Court Opinion

ID: 9742715
Source: CourtListenerOpinion
Date Created: 2023-08-26 21:18:52.210565+00
Date Added: 2024-06-11T07:24:35.334060
License: Public Domain

PIVARNIK, Justice,
dissenting.
I must respectfully dissent from the majority wherein it finds the state did not sufficiently show prejudice due to the lach-es of the defendant in bringing his petition for post-conviction relief.
The fact that there was laches here is not disputed by anyone. As the majority points out, Lacy admits he was informed of his right against self-incrimination and his right to confront witnesses at his guilty plea hearing in 1978. He had entered his guilty pleas more than ten years prior to the present hearing. For the State to prevail in its defense of laches in showing prejudice it certainly does not seem reasonable to require the State to completely rein-vestigate the case as it did in the first instance. We know as a matter of course that in a period of ten years personnel in police departments change, new prosecutors and staffs replace outgoing ones, and witnesses drift away not only in their memories but in their persons. There would be no reason for any of these departments to keep an active file on a robbery case which had been disposed of over ten years ago and in which the time has already been served by the defendant. The State demonstrated this by showing that case files which are more then ten years old are destroyed and no record is kept.

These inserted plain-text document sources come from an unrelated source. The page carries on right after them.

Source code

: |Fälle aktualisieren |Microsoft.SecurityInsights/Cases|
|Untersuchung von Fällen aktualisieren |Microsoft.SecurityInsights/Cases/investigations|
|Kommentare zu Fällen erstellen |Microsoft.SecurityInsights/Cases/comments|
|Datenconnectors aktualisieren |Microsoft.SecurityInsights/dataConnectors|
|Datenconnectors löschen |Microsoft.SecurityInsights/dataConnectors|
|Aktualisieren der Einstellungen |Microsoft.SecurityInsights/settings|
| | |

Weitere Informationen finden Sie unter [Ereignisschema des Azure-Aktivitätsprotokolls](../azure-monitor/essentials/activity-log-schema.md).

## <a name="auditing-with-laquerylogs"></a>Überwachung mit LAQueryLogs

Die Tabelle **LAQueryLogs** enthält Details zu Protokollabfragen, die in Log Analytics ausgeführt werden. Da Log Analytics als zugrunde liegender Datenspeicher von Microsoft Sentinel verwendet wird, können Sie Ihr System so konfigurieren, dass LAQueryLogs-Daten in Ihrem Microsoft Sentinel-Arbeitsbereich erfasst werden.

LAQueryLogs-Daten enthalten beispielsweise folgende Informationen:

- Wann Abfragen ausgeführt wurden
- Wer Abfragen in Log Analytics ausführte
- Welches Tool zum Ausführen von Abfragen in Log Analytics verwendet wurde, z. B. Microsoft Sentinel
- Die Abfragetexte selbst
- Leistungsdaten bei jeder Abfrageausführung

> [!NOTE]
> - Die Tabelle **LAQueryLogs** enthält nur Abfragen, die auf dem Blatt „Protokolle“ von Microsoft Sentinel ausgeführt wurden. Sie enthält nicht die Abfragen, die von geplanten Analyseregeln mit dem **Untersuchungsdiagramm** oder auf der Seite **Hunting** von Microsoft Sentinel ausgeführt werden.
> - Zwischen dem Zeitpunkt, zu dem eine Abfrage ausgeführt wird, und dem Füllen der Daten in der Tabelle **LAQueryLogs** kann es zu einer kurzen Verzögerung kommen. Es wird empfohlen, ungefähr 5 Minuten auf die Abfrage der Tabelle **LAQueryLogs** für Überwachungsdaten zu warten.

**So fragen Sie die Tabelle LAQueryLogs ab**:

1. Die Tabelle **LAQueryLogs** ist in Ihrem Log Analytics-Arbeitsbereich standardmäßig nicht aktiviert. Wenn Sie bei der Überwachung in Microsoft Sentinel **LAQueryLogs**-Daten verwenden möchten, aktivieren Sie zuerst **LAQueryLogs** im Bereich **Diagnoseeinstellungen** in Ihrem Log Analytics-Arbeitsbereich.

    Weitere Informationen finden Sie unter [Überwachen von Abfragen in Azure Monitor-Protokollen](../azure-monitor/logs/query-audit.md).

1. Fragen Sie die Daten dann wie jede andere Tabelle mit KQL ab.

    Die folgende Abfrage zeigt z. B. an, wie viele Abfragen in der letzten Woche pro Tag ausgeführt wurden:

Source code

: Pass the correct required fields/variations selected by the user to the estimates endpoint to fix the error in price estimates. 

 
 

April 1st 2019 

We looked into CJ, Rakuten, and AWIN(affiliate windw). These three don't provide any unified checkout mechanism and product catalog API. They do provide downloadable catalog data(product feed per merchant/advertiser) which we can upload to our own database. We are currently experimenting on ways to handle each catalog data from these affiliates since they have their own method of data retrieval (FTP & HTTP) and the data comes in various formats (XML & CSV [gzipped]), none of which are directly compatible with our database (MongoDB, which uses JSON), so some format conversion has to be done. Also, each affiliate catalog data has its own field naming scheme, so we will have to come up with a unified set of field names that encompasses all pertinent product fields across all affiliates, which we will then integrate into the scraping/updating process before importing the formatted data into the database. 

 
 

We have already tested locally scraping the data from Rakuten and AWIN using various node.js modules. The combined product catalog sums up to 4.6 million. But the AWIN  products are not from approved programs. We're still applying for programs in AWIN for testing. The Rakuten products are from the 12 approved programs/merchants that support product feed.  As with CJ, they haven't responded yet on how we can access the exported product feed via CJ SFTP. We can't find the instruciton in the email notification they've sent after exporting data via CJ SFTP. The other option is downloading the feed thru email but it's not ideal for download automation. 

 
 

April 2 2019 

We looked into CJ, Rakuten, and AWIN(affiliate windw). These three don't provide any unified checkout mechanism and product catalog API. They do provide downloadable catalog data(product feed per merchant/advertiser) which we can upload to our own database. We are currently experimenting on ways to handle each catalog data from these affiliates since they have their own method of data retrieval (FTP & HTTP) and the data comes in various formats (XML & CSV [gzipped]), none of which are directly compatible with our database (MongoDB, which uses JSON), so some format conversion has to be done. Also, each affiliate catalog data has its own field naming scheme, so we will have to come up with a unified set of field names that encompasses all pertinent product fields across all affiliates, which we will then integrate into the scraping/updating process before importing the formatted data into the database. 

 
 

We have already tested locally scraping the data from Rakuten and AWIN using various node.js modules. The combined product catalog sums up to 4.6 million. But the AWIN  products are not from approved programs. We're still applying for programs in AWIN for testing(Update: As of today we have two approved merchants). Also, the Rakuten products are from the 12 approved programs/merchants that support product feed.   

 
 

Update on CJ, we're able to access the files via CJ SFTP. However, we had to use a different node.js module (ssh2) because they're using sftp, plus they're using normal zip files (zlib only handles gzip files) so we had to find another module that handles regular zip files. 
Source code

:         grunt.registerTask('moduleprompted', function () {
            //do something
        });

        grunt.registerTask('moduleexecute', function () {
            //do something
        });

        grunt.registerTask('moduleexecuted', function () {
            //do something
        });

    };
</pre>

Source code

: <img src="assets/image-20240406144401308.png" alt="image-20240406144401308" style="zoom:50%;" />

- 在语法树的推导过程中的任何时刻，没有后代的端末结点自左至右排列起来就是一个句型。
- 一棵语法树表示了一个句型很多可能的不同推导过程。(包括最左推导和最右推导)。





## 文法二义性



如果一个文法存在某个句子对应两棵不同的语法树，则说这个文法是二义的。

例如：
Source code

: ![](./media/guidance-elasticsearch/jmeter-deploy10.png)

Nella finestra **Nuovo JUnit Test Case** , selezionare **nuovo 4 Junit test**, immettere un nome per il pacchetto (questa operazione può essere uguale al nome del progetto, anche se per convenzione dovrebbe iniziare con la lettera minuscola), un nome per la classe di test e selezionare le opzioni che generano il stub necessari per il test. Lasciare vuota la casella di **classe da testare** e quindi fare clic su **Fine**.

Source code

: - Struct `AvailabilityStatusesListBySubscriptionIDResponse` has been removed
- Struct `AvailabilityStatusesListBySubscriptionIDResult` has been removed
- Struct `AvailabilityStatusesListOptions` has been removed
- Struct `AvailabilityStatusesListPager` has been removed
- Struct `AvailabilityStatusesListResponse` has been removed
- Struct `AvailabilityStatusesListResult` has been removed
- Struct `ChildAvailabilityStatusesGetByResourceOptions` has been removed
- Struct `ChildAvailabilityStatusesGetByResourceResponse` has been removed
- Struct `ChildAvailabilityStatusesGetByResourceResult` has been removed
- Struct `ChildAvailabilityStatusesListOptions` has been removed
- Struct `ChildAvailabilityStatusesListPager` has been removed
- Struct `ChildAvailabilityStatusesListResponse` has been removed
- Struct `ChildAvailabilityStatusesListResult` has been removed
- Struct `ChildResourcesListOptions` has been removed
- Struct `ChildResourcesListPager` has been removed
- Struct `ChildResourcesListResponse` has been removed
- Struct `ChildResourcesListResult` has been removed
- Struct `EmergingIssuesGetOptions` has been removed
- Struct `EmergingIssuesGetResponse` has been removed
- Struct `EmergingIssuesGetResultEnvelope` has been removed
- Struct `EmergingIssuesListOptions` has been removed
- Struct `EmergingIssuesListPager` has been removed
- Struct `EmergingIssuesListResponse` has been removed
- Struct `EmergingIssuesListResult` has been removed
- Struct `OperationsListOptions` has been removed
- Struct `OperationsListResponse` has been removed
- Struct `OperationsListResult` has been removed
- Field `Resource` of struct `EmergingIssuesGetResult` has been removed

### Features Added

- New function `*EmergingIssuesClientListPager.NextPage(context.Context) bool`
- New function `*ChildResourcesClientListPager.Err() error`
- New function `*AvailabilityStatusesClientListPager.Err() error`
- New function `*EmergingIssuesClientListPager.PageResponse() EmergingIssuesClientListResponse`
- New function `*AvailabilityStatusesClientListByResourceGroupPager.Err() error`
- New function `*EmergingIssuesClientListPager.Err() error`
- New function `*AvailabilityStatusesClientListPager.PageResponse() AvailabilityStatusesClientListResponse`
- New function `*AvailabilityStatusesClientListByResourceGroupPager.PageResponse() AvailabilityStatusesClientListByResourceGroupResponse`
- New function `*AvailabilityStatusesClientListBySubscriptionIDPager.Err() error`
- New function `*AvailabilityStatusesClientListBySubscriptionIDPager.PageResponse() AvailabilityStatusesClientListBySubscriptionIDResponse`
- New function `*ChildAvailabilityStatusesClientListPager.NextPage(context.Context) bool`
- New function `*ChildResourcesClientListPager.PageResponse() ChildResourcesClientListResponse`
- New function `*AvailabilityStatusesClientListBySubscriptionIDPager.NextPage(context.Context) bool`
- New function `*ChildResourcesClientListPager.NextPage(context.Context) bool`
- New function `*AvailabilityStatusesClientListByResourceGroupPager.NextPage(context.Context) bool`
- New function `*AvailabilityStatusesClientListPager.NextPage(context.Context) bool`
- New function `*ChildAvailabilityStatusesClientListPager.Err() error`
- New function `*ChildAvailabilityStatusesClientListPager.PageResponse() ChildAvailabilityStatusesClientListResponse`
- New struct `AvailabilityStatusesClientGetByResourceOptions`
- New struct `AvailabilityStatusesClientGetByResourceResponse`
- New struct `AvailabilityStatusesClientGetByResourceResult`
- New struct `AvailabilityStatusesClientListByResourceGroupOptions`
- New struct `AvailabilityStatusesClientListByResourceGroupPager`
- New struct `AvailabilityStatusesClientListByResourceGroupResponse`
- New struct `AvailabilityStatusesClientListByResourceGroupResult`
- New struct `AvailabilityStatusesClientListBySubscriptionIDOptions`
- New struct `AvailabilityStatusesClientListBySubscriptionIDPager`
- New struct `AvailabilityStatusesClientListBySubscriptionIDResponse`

The Deputy Prosecutor further demonstrated that witnesses names from the court files were no longer listed in the phone directory. These showings gave credence to what one might logically expect in a situation such as this and that is to resurrect the evidence necessary to come forward with the prosecution of this case was highly improbable or even impossible. This, of course, is the very reason for the laches rule. We must bear in mind that generally the burden is on the petitioner in a post-conviction relief situation. While it is true the State has the burden of showing the action is barred by laches and the State has been prejudiced by the delay, it is not realistic to require the State to conclusively prove negatives, that is, that it is now impossible to find any evidence to support the re-prosecution of the defendant. I would find here that the Court of Appeals properly determined that the trial court's judgment should be affirmed. I would deny transfer.